### DATA SUPPLIED
********

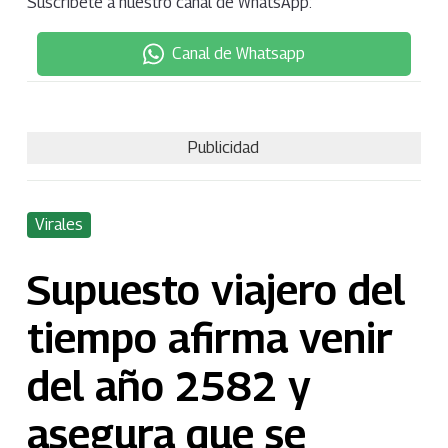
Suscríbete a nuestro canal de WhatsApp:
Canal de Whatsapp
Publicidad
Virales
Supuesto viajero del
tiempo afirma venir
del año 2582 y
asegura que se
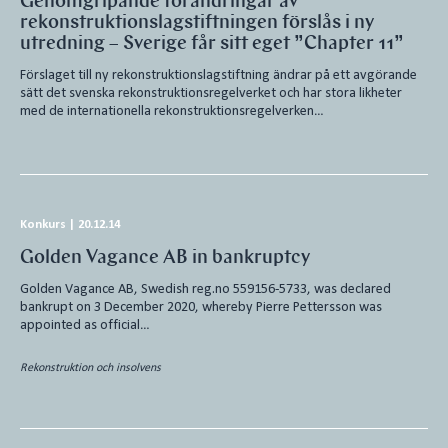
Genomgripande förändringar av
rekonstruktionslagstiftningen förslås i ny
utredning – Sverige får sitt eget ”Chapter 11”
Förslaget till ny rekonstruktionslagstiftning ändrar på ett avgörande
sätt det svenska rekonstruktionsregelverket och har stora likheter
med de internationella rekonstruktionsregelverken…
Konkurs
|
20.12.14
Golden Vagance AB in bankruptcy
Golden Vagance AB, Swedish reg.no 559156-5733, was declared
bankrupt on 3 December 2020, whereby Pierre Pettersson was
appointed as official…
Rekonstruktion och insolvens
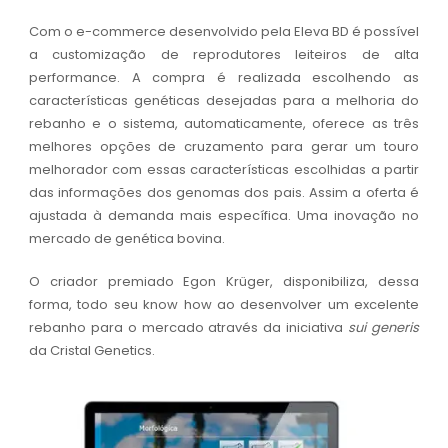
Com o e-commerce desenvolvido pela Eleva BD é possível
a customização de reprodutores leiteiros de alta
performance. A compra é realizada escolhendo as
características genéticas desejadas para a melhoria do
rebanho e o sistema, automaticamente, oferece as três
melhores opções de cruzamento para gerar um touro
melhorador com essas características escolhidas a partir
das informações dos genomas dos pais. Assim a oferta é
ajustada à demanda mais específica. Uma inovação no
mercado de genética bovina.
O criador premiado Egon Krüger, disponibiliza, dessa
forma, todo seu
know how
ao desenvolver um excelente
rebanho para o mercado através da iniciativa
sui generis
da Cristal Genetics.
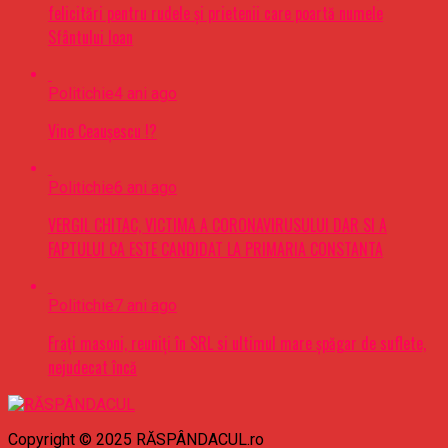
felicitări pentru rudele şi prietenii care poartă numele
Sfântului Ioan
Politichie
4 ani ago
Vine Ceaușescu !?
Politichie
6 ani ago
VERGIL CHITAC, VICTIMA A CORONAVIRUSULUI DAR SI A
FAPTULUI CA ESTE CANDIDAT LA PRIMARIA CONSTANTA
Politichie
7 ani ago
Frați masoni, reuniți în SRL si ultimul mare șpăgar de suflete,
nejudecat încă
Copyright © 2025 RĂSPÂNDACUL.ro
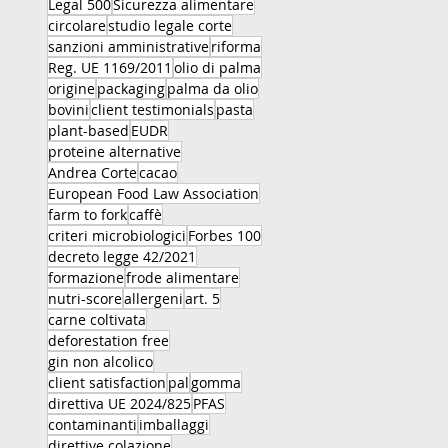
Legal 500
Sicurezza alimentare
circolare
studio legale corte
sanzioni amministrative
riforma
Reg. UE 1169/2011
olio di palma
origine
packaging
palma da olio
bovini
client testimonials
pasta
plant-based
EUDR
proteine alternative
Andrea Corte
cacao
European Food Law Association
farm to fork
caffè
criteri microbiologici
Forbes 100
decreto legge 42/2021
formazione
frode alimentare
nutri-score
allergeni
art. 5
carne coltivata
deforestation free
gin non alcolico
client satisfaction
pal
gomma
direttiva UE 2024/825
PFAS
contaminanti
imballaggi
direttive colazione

********

### YOUR INSTRUCTIONS
List every line from the entries above in which "Vagance" appears.

### EXERCISE SOLUTION
Golden Vagance AB in bankruptcy
Golden Vagance AB, Swedish reg.no 559156-5733, was declared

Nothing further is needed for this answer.